Deutschland als neues Zuhause hat bei Emigranten offenbar an Beliebtheit verloren. Das zeigen aktuelle Daten des Statistischen Bundesamts in Wiesbaden. Im vergangenen Jahr sank die Zahl der sogenannten Nettozuwanderung – also das Ergebnis aus Auswanderung und Einwanderung – demnach auf 235.000 Menschen.
Zuzug bricht um 13 Prozent ein
Das entspricht einem Rückgang von 45 Prozent im Vergleich zum Vorjahr. 2024 lag die Nettozuwanderung noch bei rund 430.000 Menschen, nachdem 2022 ein Höchststand von 1,462 Millionen erreicht worden war.
Insgesamt seien 2025 etwa 1,48 Millionen Menschen nach Deutschland gezogen, so die Statistiker. Das waren demnach 13 Prozent weniger als 2024. Die Zahl der Fortzüge sei um etwa zwei Prozent auf 1,25 Millionen Menschen gesunken.

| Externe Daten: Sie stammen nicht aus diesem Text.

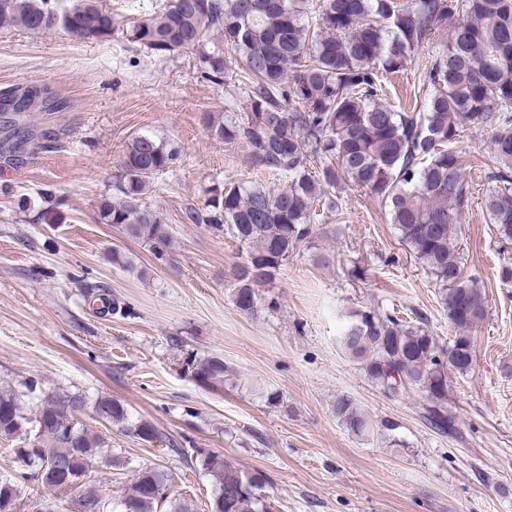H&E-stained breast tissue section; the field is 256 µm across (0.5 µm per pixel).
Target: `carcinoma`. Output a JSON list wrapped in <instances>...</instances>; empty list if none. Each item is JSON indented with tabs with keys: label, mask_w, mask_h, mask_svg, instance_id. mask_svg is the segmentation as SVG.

Weniger Asylsuchende ein Grund für Rückgang
Eine Ursache für die Entwicklung vermutet das Bundesamt darin, dass weniger Menschen aus den Hauptherkunftsländern der Asylsuchenden gekommen sind. Die Nettozuwanderung aus Syrien sei um 67 Prozent zurückgegangen, die aus Afghanistan und der Türkei jeweils um 41 Prozent. Auch aus der Ukraine wurde laut Mitteilung ein Minus von 21 Prozent registriert. Geflüchtete aus der Ukraine müssen in Deutschland allerdings keinen Asylantrag stellen, sondern erhalten eine Aufenthaltsgewährung zum vorübergehenden Schutz.
Hinzu kommt ein spürbarer Rückgang bei der Zuwanderung von Menschen aus anderen Staaten der Europäischen Union. Demnach zogen 2025 rund 54.000 Menschen mehr in andere EU-Staaten, als von dort nach Deutschland kamen. Besonders deutlich war der Rückgang bei den Zuzügen aus Polen und Bulgarien. Eine Zunahme des Wanderungssaldos im Vergleich zum Vorjahr verzeichneten die Niederlande und Rumänien.
Deutsche zieht es vorrangig in die Alpen oder nach Spanien
Deutsche wanderten 2025 demnach vor allem in die Schweiz, nach Österreich und nach Spanien aus. Innerhalb Deutschlands habe es im vergangenen Jahr insgesamt etwa 996.000 Wanderungen über die Bundesländergrenzen gegeben. Nach Verrechnung der Hin- und Fortzüge hatte Berlin mit minus 12.000 Menschen die größten Verluste, Brandenburg die meisten Gewinne mit 9.000 Menschen.
Bayern innerhalb Deutschlands sehr gefragt
Innerhalb Deutschlands wurden 2025 knapp eine Million Wanderungen über die Bundeslandgrenzen erfasst. Das war rund ein Prozent weniger als im Vorjahr. Dabei verzeichnete Brandenburg mit einem Plus von 9.000 Menschen den größten Wanderungsgewinn, gefolgt von Bayern und Schleswig-Holstein (je plus 8.000). Die größten Wanderungsverluste gab es hingegen in Berlin mit 12.000 Menschen. Es folgten Thüringen (minus 6.000) und Nordrhein-Westfalen (minus 5.000).